• [About this exercise]: Once a line is found to contain "العالم", copy it out of the listing.

*** Extracted data ***

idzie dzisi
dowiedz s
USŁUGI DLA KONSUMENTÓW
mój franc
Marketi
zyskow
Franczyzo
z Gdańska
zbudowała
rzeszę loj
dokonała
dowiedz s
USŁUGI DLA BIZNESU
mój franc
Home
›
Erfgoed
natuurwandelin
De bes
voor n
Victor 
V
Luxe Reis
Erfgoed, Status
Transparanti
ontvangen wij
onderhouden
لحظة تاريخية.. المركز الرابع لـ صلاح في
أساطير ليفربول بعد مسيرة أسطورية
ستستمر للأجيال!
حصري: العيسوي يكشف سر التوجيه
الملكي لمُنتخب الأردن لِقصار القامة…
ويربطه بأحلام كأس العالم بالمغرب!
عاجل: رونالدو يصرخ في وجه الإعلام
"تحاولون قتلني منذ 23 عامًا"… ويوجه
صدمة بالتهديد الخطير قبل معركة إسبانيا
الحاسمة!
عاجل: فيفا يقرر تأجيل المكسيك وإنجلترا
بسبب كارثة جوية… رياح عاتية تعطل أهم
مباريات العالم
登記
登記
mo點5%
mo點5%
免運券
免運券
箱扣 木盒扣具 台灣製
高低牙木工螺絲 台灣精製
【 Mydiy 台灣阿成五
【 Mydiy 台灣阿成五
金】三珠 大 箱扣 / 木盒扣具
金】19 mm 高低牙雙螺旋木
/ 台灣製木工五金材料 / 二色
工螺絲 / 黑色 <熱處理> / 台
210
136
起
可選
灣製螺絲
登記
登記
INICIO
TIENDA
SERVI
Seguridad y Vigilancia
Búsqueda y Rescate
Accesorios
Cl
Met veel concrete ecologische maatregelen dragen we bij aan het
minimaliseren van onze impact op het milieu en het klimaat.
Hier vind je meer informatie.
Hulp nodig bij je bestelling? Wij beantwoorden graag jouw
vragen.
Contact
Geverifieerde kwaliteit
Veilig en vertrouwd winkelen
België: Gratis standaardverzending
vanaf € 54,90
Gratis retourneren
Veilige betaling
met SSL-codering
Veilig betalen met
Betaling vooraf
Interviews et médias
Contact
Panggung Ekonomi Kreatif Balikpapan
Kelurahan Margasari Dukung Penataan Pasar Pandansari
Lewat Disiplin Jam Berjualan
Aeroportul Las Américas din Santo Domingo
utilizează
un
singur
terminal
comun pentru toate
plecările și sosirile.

*** End of Extracted data ***

• [Task solution]:
ويربطه بأحلام كأس العالم بالمغرب!
مباريات العالم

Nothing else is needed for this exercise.